_Text block_.

Muriel Spark: Doctors of Philosophy
07/27/2014
I bought this book, a discard from the local public library, for a dollar a year or so ago. I don't know how long it might have been before I read it had I not left it in my office and turned to it one day a couple of months ago when I needed to go out for lunch and didn't have anything else handy to read. At page two I laughed out loud, and continued to do so now and then as I ate lunch, and whenever I picked up the book thereafter.
It's a play, the only one Spark ever wrote for the stage (she also wrote several radio plays). While I take it to be a very sharp satire of women in and around academia, the first commentary I found when I searched the web for it calls it "a fascinating article of early second-wave feminism." I'm not sufficiently informed about the history of feminism to know exactly what the early second wave was all about, but between that view and my own, I'll stick with my own.

_Dataset extract_.

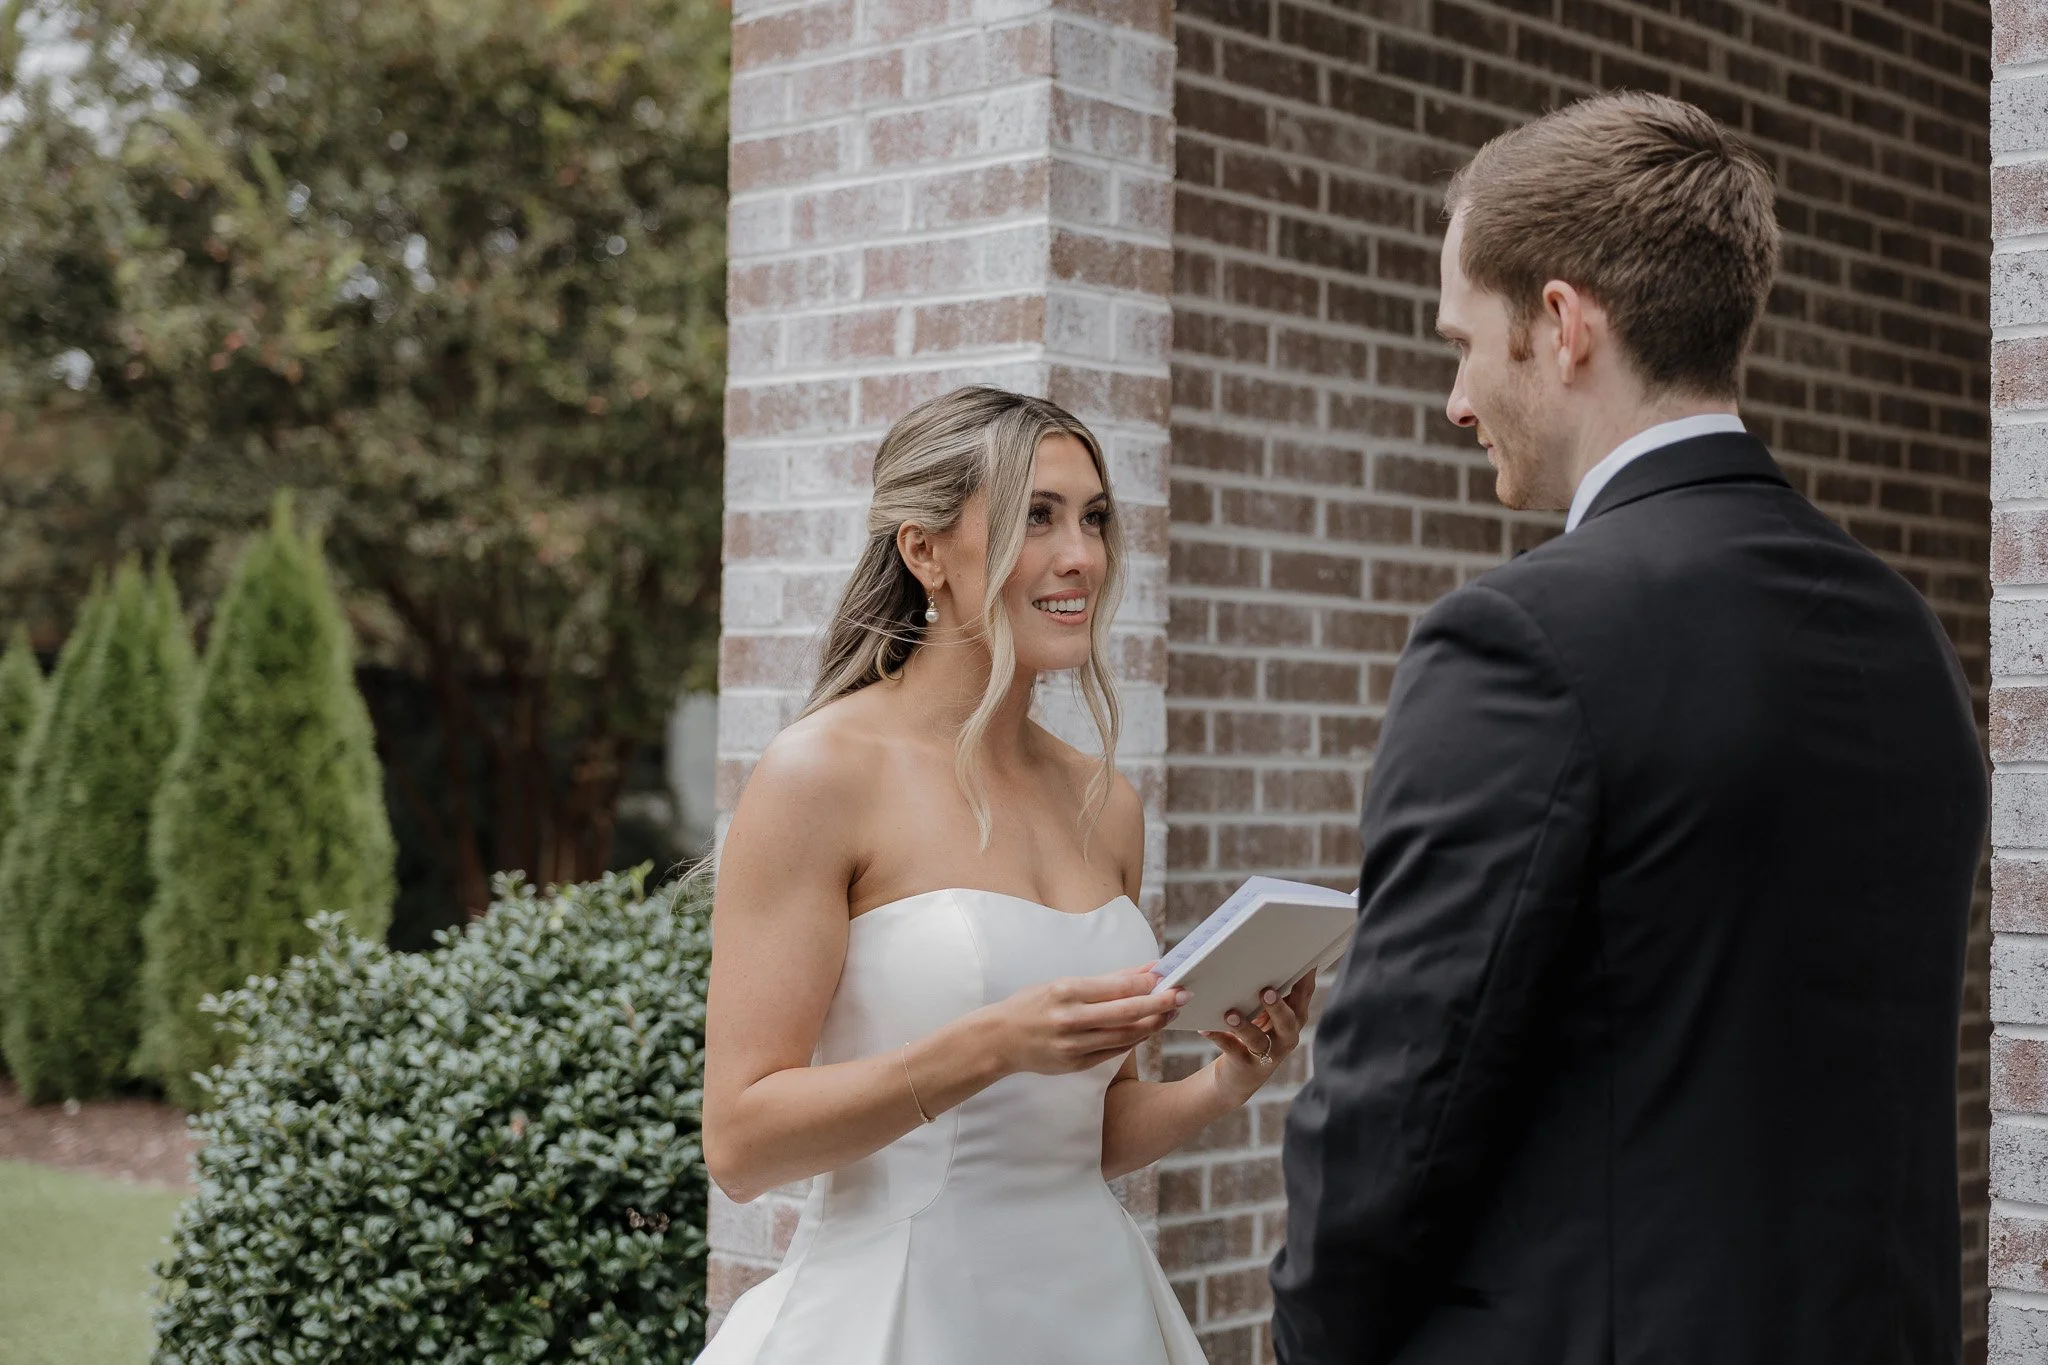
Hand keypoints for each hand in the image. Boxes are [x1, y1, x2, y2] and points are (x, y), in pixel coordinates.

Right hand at [981, 967, 1185, 1075]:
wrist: (1000, 1039)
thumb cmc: (1033, 1004)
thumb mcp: (1063, 984)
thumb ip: (1106, 980)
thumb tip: (1144, 971)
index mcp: (1066, 991)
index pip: (1118, 987)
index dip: (1149, 983)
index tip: (1171, 976)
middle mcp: (1071, 1019)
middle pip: (1128, 1013)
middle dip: (1161, 1004)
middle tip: (1184, 996)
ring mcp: (1074, 1045)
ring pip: (1125, 1036)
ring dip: (1153, 1024)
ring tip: (1170, 1013)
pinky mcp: (1076, 1065)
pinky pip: (1114, 1052)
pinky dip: (1134, 1040)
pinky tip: (1147, 1029)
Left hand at [1204, 972, 1315, 1101]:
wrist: (1238, 1075)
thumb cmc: (1254, 1032)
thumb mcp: (1265, 1011)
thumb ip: (1270, 990)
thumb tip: (1261, 953)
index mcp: (1294, 1017)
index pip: (1304, 994)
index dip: (1306, 978)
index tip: (1303, 960)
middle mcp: (1286, 1036)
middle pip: (1288, 1021)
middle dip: (1278, 1007)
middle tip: (1267, 991)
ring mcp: (1268, 1053)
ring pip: (1259, 1040)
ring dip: (1244, 1026)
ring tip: (1230, 1014)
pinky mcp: (1247, 1065)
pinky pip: (1233, 1050)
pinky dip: (1219, 1038)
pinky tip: (1205, 1028)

_What this task involves_.
From the review of Muriel Spark's Doctors of Philosophy, list every phrase that says what kind of work it is, including the view the review quotes from elsewhere.

_Exercise response_.
- a play
- the only one Spark ever wrote for the stage
- a very sharp satire of women in and around academia
- a fascinating article of early second-wave feminism